Despite his influence in politics and business, Barry disliked the merchant prince label, preferring to describe himself as a tea taster, and he became the stuff of legend early in his Dáil career, when he filled out a Dáil occupation query form, describing himself as a “tea merchant, importer and taster”.

Questions about his considerable wealth were also batted away, answered in one interview with an understated “I’m comfortable”.

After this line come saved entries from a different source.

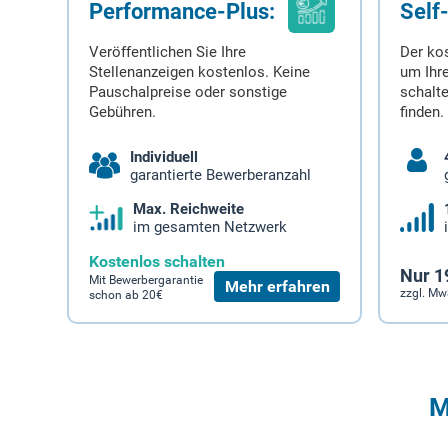
Performance-Plus:
Self
Veröffentlichen Sie Ihre
Der ko
Stellenanzeigen kostenlos. Keine
um Ihre
Pauschalpreise oder sonstige
schalt
Gebühren.
finden.
Individuell
garantierte Bewerberanzahl
Max. Reichweite
im gesamten Netzwerk
Kostenlos schalten
Nur 1
Mit Bewerbergarantie
Mehr erfahren
zzgl. Mw
schon ab 20€
M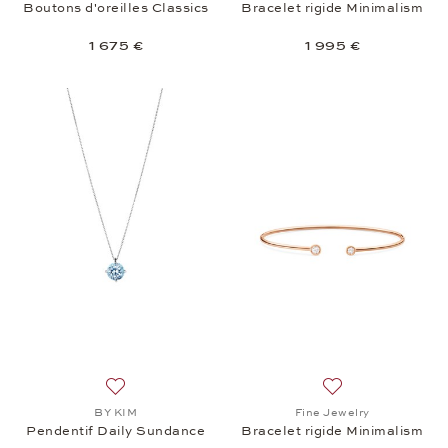
Boutons d'oreilles Classics
Bracelet rigide Minimalism
1 675 €
1 995 €
Ajouter à la liste de souhaits: BY KIM, Pendentif D
Ajouter à la liste
BY KIM
Fine Jewelry
Pendentif Daily Sundance
Bracelet rigide Minimalism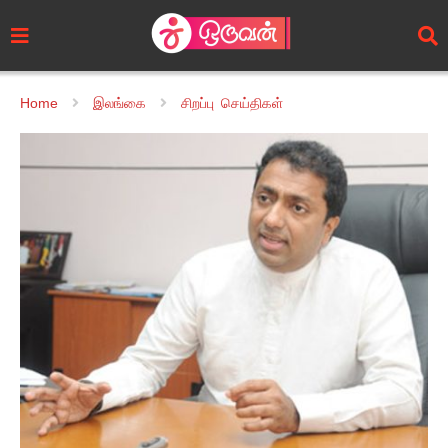
Home
இலங்கை
சிறப்பு செய்திகள்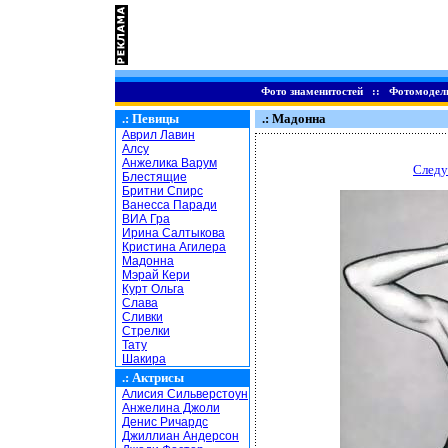
Фото знаменитостей
::
Фотомодел
.:
Певицы
.: Мадонна
Аврил Лавин
Алсу
Анжелика Варум
Следу
Блестящие
Бритни Спирс
Ванесса Паради
ВИА Гра
Ирина Салтыкова
Кристина Агилера
Мадонна
Мэрай Кери
Курт Ольга
Слава
Сливки
Стрелки
Тату
Шакира
.:
Актрисы
Алисия Сильверстоун
Анжелина Джоли
Денис Ричардс
Джиллиан Андерсон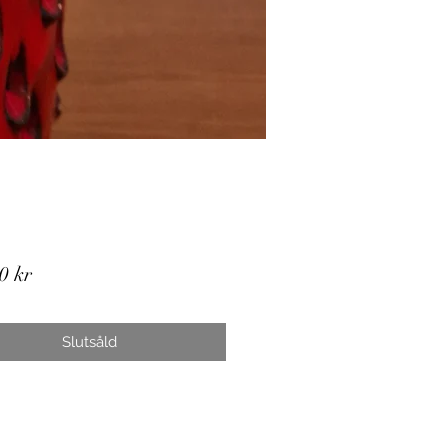
Pris
0 kr
Slutsåld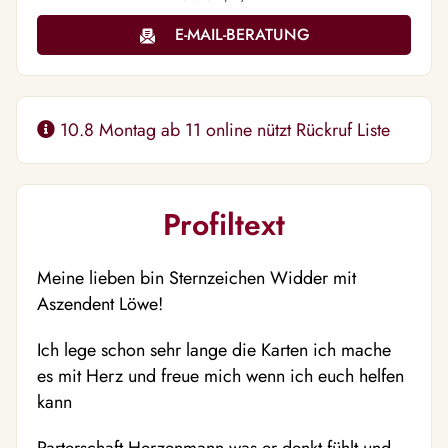
E-MAIL-BERATUNG
10.8 Montag ab 11 online nützt Rückruf Liste
Profiltext
Meine lieben bin Sternzeichen Widder mit
Aszendent Löwe!
Ich lege schon sehr lange die Karten ich mache
es mit Herz und freue mich wenn ich euch helfen
kann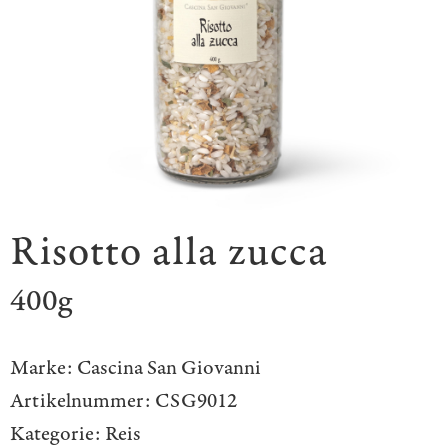
Risotto alla zucca
400g
Marke:
Cascina San Giovanni
Artikelnummer:
CSG9012
Kategorie:
Reis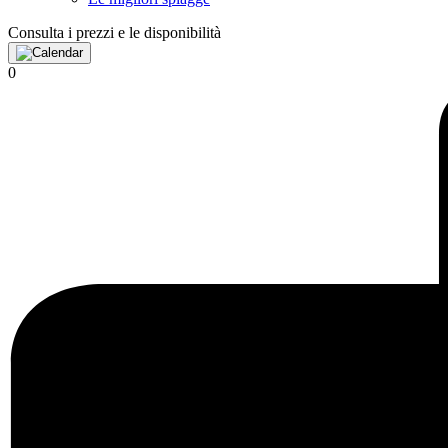
Consulta i prezzi e le disponibilità
0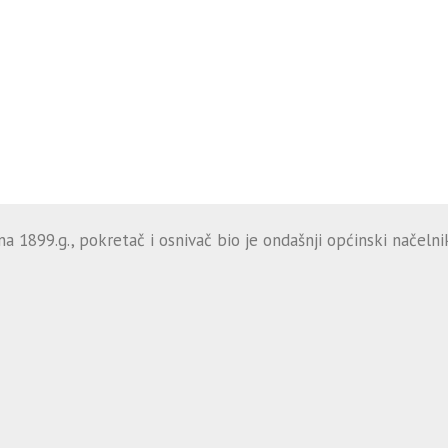
 1899.g., pokretač i osnivač bio je ondašnji općinski načelnik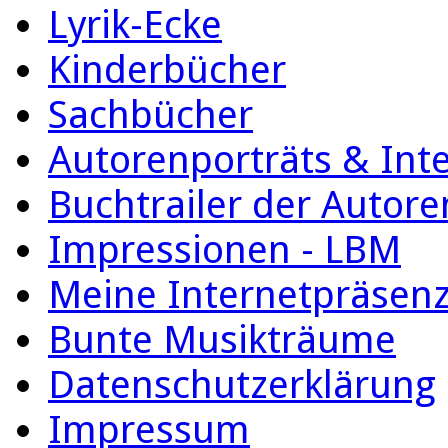
Lyrik-Ecke
Kinderbücher
Sachbücher
Autorenporträts & Int
Buchtrailer der Autore
Impressionen - LBM
Meine Internetpräsen
Bunte Musikträume
Datenschutzerklärung
Impressum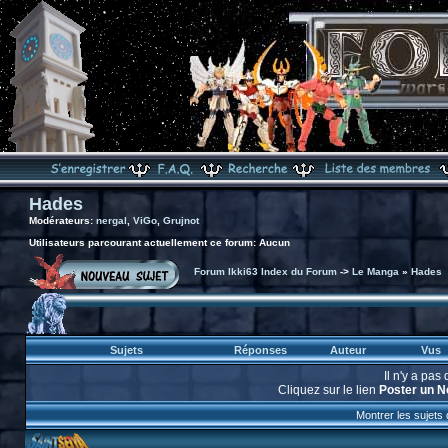
Hades
Modérateurs:
nergal
,
ViGo
,
Grujnot
Utilisateurs parcourant actuellement ce forum: Aucun
Forum Ikki63 Index du Forum
->
Le Manga
»
Hades
Sujets
Réponses
Auteur
Vus
Il n'y a pa
Cliquez sur le lien
Poster un N
Montrer les sujets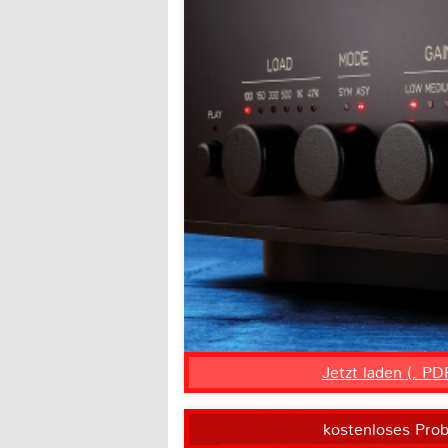
Jetzt laden (, PD
kostenloses Pro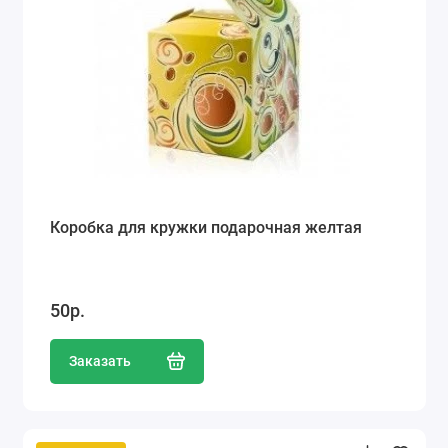
Коробка для кружки подарочная желтая
50р.
Заказать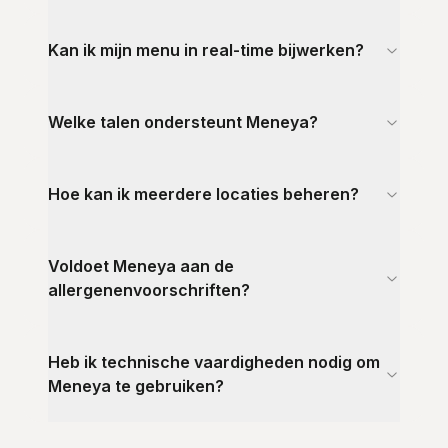
Kan ik mijn menu in real-time bijwerken?
Welke talen ondersteunt Meneya?
Hoe kan ik meerdere locaties beheren?
Voldoet Meneya aan de
allergenenvoorschriften?
Heb ik technische vaardigheden nodig om
Meneya te gebruiken?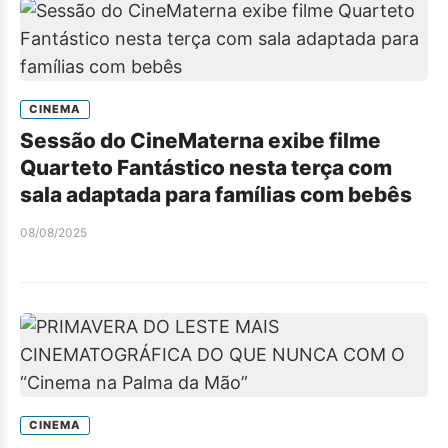
CINEMA
Sessão do CineMaterna exibe filme
Quarteto Fantástico nesta terça com
sala adaptada para famílias com bebês
08/08/2025
CINEMA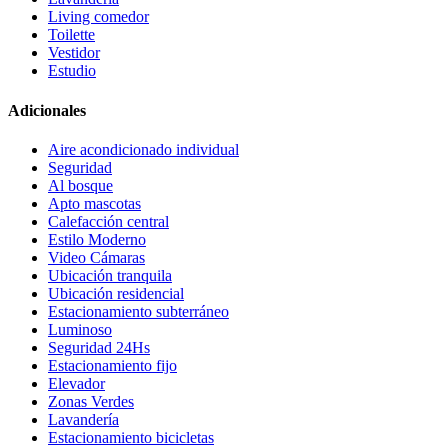
Living comedor
Toilette
Vestidor
Estudio
Adicionales
Aire acondicionado individual
Seguridad
Al bosque
Apto mascotas
Calefacción central
Estilo Moderno
Video Cámaras
Ubicación tranquila
Ubicación residencial
Estacionamiento subterráneo
Luminoso
Seguridad 24Hs
Estacionamiento fijo
Elevador
Zonas Verdes
Lavandería
Estacionamiento bicicletas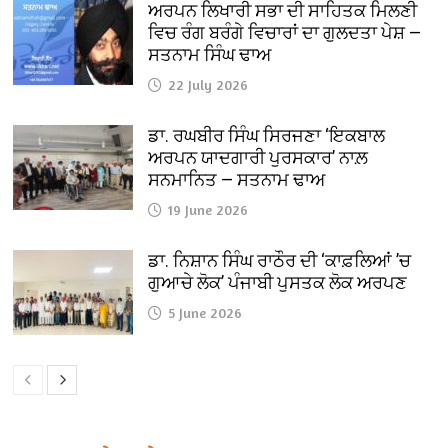
ਅਰਪਨ ਲਿਖਾਰੀ ਸਭਾ ਦੀ ਸਾਹਿਤਕ ਮਿਲਣੀ
ਵਿਚ ਰੰਗ ਬਰੰਗੇ ਵਿਚਾਰਾਂ ਦਾ ਗੁਲਦਤਾ ਪੇਸ਼ —
ਸਤਨਾਮ ਸਿੰਘ ਢਾਅ
22 July 2026
ਡਾ. ਰਘਬੀਰ ਸਿੰਘ ਸਿਰਜਣਾ ‘ਇਕਬਾਲ
ਅਰਪਨ ਯਾਦਗਾਰੀ ਪੁਰਸਕਾਰ’ ਨਾਲ਼
ਸਨਮਾਨਿਤ — ਸਤਨਾਮ ਢਾਅ
19 June 2026
ਡਾ. ਨਿਸ਼ਾਨ ਸਿੰਘ ਰਾਠੌਰ ਦੀ ‘ਕਾਫ਼ਲਿਆਂ ’ਚ
ਗੁਆਚੇ ਲੋਕ’ ਪੰਜਾਬੀ ਪੁਸਤਕ ਲੋਕ ਅਰਪਣ
5 June 2026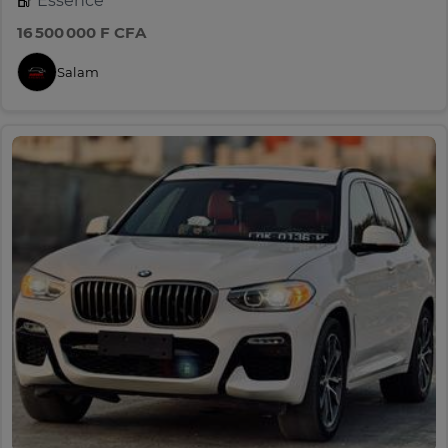
Essence
16 500 000 F CFA
Salam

In 1970, he became the second generation of his family to be elected Lord Mayor of Cork, as he watched with great pride from the public gallery of City Hall in 2005, when his daughter, Fine Gael MEP Deirdre Clune, also took the chain of office, cementing the family’s reputation as one of Ireland’s great political dynasties.

Peter Barry with his daughter and current MEP Deirdre Clune and former Fine Gael TD Lucinda Creighton after he received the Freedom of the City of Cork on June 12, 2010. Picture: Denis Scannell
Peter Barry with his daughter and current MEP Deirdre Clune and former Fine Gael TD Lucinda Creighton after he received the Freedom of the City of Cork on June 12, 2010. Picture: Denis Scannell

Mr Barry retired from politics ahead of the 1997 general election, and his seat was won by Ms Clune, which she lost in 2002 but regained again in 2007.

In retirement, he kept a low profile, in a bid not to overshadow his daughter’s political ambitions. But he was thrust reluctantly into the limelight in 1998, when it emerged that he spent £43,000 to buy in trust the 300-strong collection of Kitty Kiernan’s love letters to Michael Collins. He said he bought them because “the State appeared to be making no effort to keep them in the country”.

In 2010, at the age of 81, he was finally conferred with the Freedom of Cork by the then Fine Gael Lord Mayor, and current European Affairs Minister, Dara Murphy, who said the honour was long overdue. Mr Barry was joined at the celebration by his beloved wife, Margaret, and their six children. Margaret died three years later.

In an interview in 1998, Mr Barry singled her out for praise: “In everything I did, Margaret was an equal partner.”